Le cabinet Henley & Partners a publié en mai le Global Investment Risk Index 2026, son classement mondial évaluant les risques et la résilience des économies pour les investisseurs internationaux. Une bonne nouvelle pour l’Afrique : le continent passe de 3 à 9 pays dans le Top 100 mondial. Le Togo, quant à lui, se positionne à la 124e place mondiale, soit une progression significative sur le continent.
Le classement 2026 intègre les répercussions des chocs économiques récents : ralentissement mondial, tensions géopolitiques, volatilité financière, pressions inflationnistes et risques climatiques. Un contexte difficile qui n’a pas empêché plusieurs économies africaines de progresser.
L’Afrique progresse, Maurice en tête du Global Investment Risk Index 2026
Sur le continent africain, Maurice reste l’économie la mieux classée, passant de la 83e place mondiale en 2025 à la 61e en 2026. Elle devance la Tanzanie (62e) et le Botswana (63e). Ces trois pays, les seuls africains présents dans le Top 100 en octobre 2025, sont désormais rejoints par les Seychelles (79e), le Cap-Vert (88e), la Namibie (90e), l’Afrique du Sud (95e), le Maroc (98e) et le Rwanda (100e).
Une progression remarquable qui témoigne des réformes engagées et de l’attractivité croissante du continent pour les investisseurs étrangers.
Où se situe le Togo ?
Le Togo occupe la 124e place mondiale avec un score de 52,82 points, selon les données du classement. Il se positionne devant des pays comme la Guinée (125e), le Cameroun (126e) ou le Sénégal (128e), mais derrière le Bénin (118e), le Gabon (109e) ou la Tunisie (111e).

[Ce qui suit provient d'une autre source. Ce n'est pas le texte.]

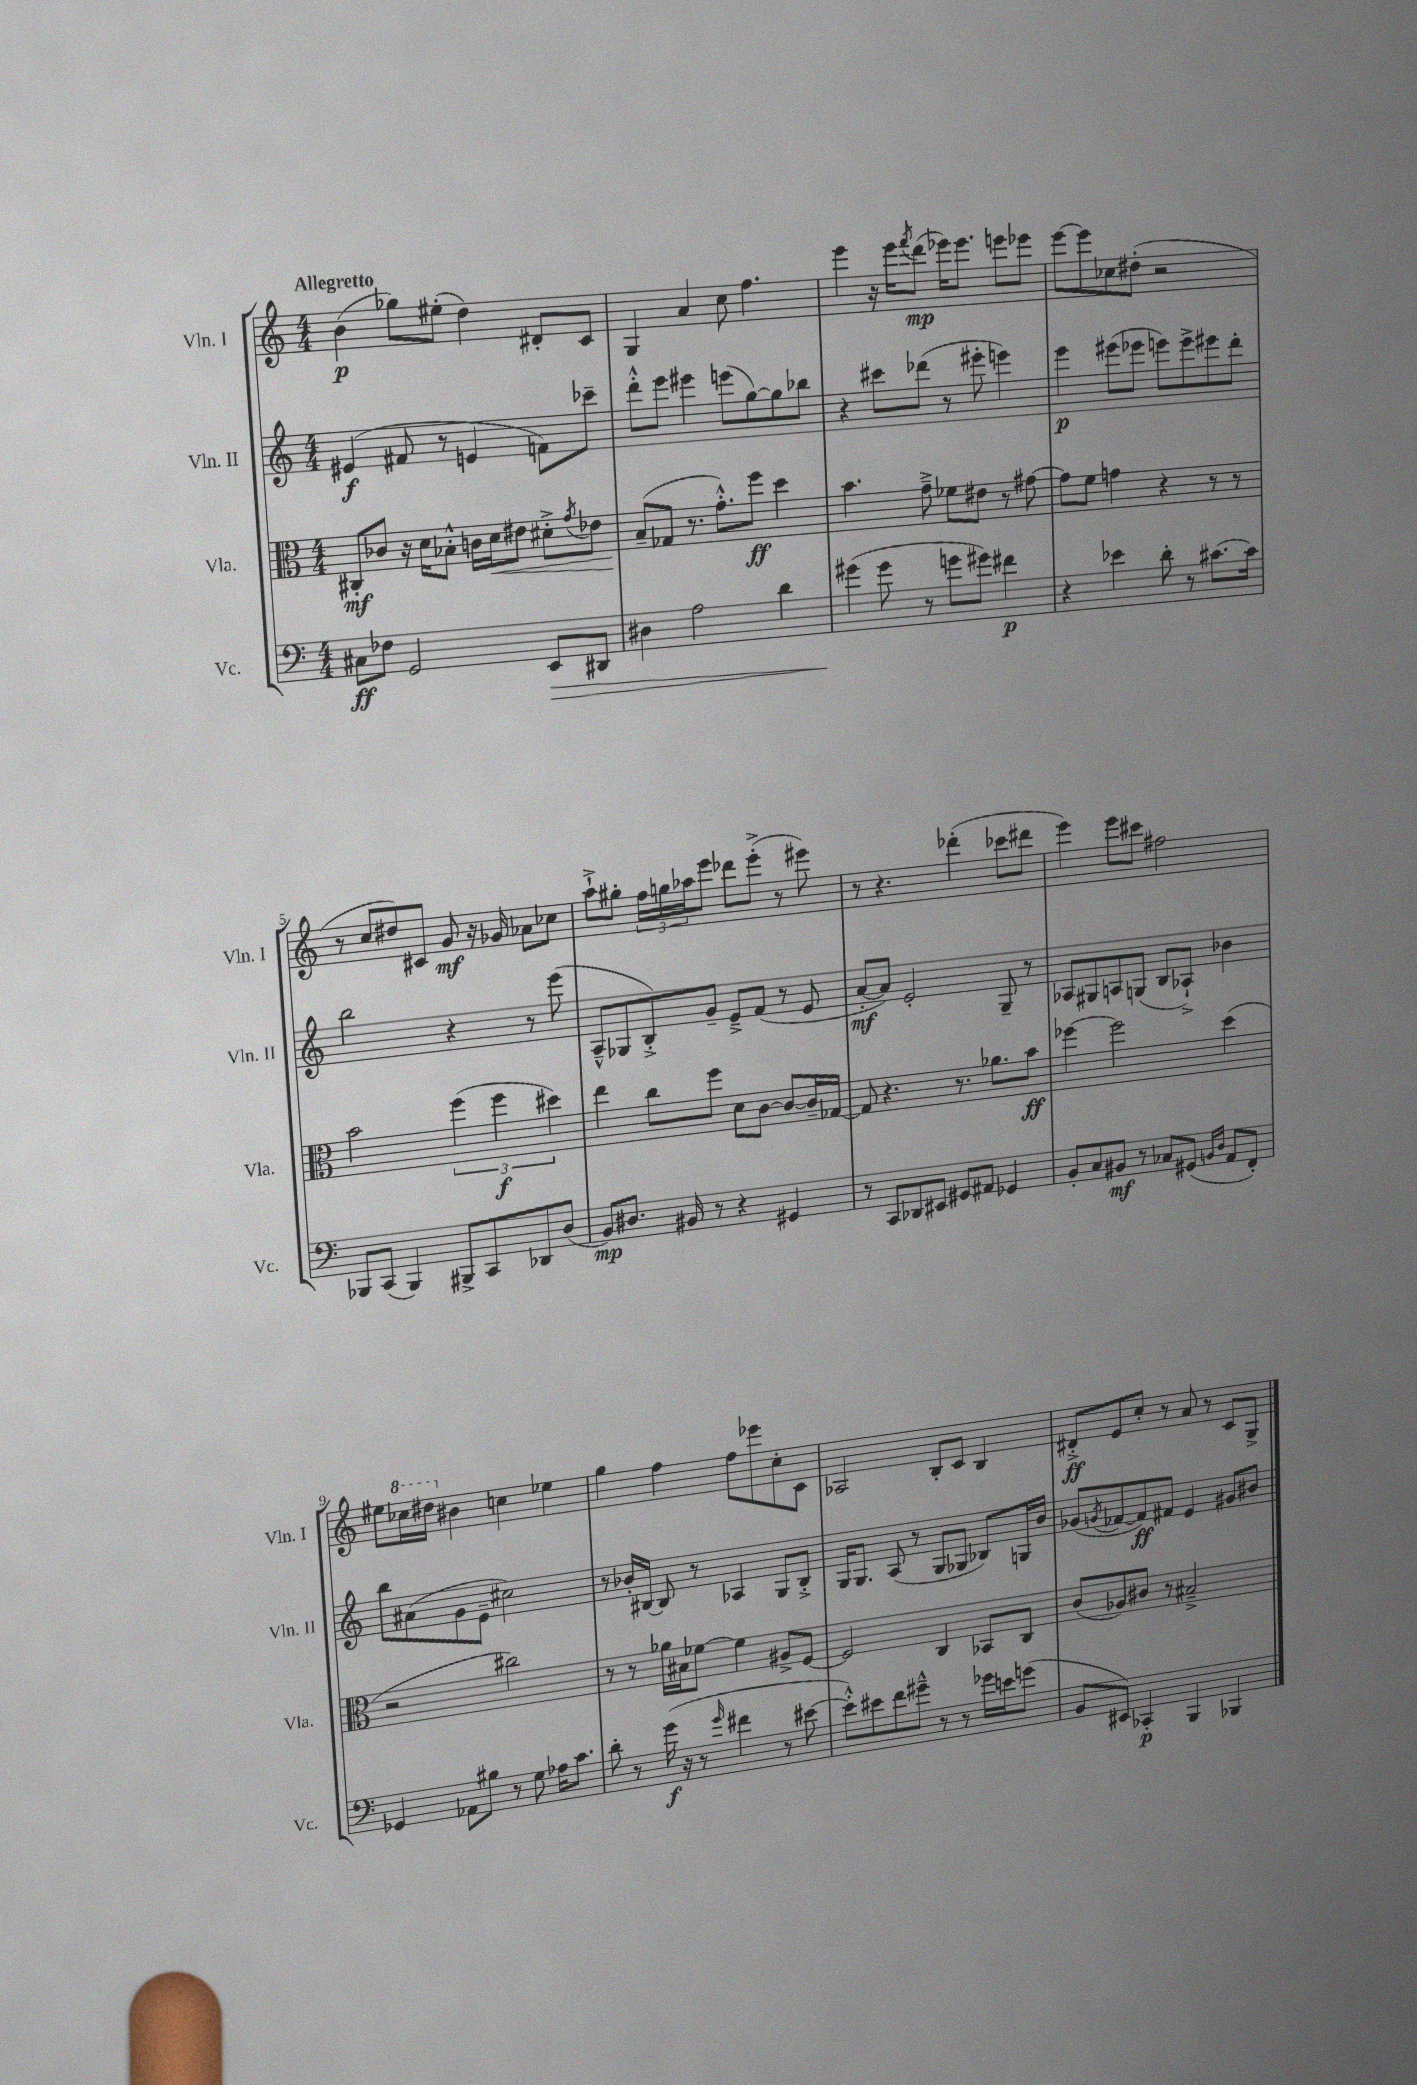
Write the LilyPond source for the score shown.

<<
\new StaffGroup <<
\new Staff = "s0" \with { instrumentName = "Vln. I" shortInstrumentName = "Vln. I" } {
    \clef treble \key c \major \numericTimeSignature \time 4/4 \tempo "Allegretto"
    b'4\p( ges''8) eis''8-.( d''4) dis'8-. c'8 |
    g4 a'4 c''8 f''4. |
    e'''4 r16 e'''16 \acciaccatura { f'''8 } d'''8\mp( ees'''16) ees'''8. e'''8 ees'''8 |
    e'''8~ e'''8 ces''8 dis''8-.( r2 |
    r8 c''8 dis''8) cis'8 g'8\mf r16 ges'16 aes'8 ces''8 |
    a''8-!-> gis''8-. \tuplet 3/2 { f''16 g''16 aes''16 } e'''8 des'''8 e'''8-.->( r8 eis'''8) |
    r8 r4. des'''4-.( ces'''8 dis'''8 |
    e'''4) e'''8 cis'''8 fis''2 |
    eis''8 \ottava #1 ces'''16 dis'''16 \ottava #0 bis'4 c''!4 ees''4 |
    g''4 f''4 f''8 ees'''8 c''8-. c'8 |
    aes2 b8-. c'8 b4 |
    dis'8-.->\ff e'8 c''8-. r8 a'8 r8 c'8 g8-> \bar "|." |
}
\new Staff = "s1" \with { instrumentName = "Vln. II" shortInstrumentName = "Vln. II" } {
    \clef treble \key c \major \numericTimeSignature \time 4/4
    eis'4\f( fis'8 r8 e'4 f'8) ces'''8-- |
    d'''8-.-^ e'''8 eis'''4 e'''8( g''8~) g''8 bes''8 |
    r4 cis'''8 des'''8( r8 eis'''8-. e'''4) |
    e'''4\p eis'''8( ees'''8 e'''8) e'''8-> eis'''8 d'''8-. |
    b''2 r4 r8 e'''8( |
    a8---^ ges8 b8-.->) g'8-- e'8---> f'8( r8 e'8 |
    a'8~-.\mf a'8) e'2-. g8-- r8 |
    aes8 gis8 a8 g8( b8 aes8-!->) bes'4 |
    b''8 ais'8( g'8 e'8-- cis''2) |
    r8 bes'16-. bis16~ bis8 r8 aes4 g8 bis8-.-> |
    g16 g8. a8( r8 g8 ges8 bes8) g16 b'16 |
    ges'8( \acciaccatura { g'8 } fes'8~ fes'8\ff) fis'8 e'4 gis'8 bis'8 \bar "|." |
}
\new Staff = "s2" \with { instrumentName = "Vla." shortInstrumentName = "Vla." } {
    \clef alto \key c \major \numericTimeSignature \time 4/4
    cis8-.\mf ces'8 r16 d'16 bes8-.-^ c'16 d'16\< eis'8 dis'8-.-> \acciaccatura { g'8 } ees'8 |
    b8--\!( ges8 r8. g'8.-.-^) f''8\ff d''4 |
    b'4. g'8---> fes'8 eis'8 r8 gis'8~ |
    gis'8 f'8 g'4 r4 r8 r8 |
    b'2 \tuplet 3/2 { f''4( f''4\f dis''4) } |
    e''4 c''8 f''8 d'8 c'8~ c'8~ c'16-- ges16~ |
    ges8 r4. r8. aes'8. b'8\ff |
    fes''4~ fes''2 d''4( |
    r2 cis''2) |
    r8 r8 aes'16 bis16 fes'8~ fes'4 ais8-> f8~ |
    f2 c4 bes,8 c8 |
    c'8( aes8) cis'8 r8 bis2---> \bar "|." |
}
\new Staff = "s3" \with { instrumentName = "Vc." shortInstrumentName = "Vc." } {
    \clef bass \key c \major \numericTimeSignature \time 4/4
    cis8\ff fes8 g,2 e,8\> dis,8 |
    dis4 a2 d'4 |
    gis'4\!( gis'8 r8 g'8 gis'8) fis'4\p |
    r4 ees'4 d'8-. r8 cis'8.~ cis'16 |
    bes,,8 c,8( bes,,4) bis,,8-> c,8 des,8 d8( |
    b,8\mp) dis8. bis,16 r8 r4 gis,4 |
    r8 c,8 des,8 eis,8 gis,8 ais,8 ges,4 |
    b,8-. c8 bis,8\mf r8 ces8 gis,8( \grace { b,16 d16 } a,8 f,8-.) |
    ges,4 aes,8 bis8 r8 g8 aes16 c'8. |
    d'8-. r8 g'16\f( r16 r8 \grace { g'16 } fis'4 r8 eis'8~ |
    eis'8-.-^) eis'8 f'8 gis'8---^ r8 r8 ges'16 e'16 g'8( |
    b,8 eis,8) ces,4-.\p b,,4 bes,,4 \bar "|." |
}
>>
>>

Le pays partage plusieurs caractéristiques avec les économies africaines les mieux classées : une relative stabilité institutionnelle, une ouverture économique et une diversification progressive des revenus. Cependant, comme beaucoup de ses voisins, il reste pénalisé par la faiblesse des infrastructures, un endettement élevé et une vulnérabilité aux chocs extérieurs.
Les écarts de résilience économique persistent
Le classement repose sur plusieurs critères : stabilité macroéconomique, gouvernance, solidité financière, résilience climatique, attractivité des investissements et capacité d’adaptation face aux crises. Les économies africaines les mieux classées partagent une diversification accrue des revenus et une dépendance plus limitée aux matières premières.
À l’inverse, plusieurs grands marchés du continent, dont le Nigeria (147e), le Ghana (140e) ou l’Égypte (141e), restent pénalisés par l’inflation, les tensions sur le marché des changes, les défis sécuritaires ou la faiblesse des infrastructures.
Un contexte favorable aux investissements
Cette progression de l’Afrique dans le classement intervient dans un contexte où de nombreux pays du continent cherchent à attirer davantage d’investissements directs étrangers. L’objectif : soutenir l’industrialisation, le développement des infrastructures et la transition énergétique.
Les agences de notation et les investisseurs accordent une attention croissante à la capacité des États à renforcer leur résilience économique et institutionnelle face aux crises mondiales. Une dynamique dont le Togo, malgré sa position encore modeste, entend profiter pour améliorer son attractivité et son classement dans les années à venir.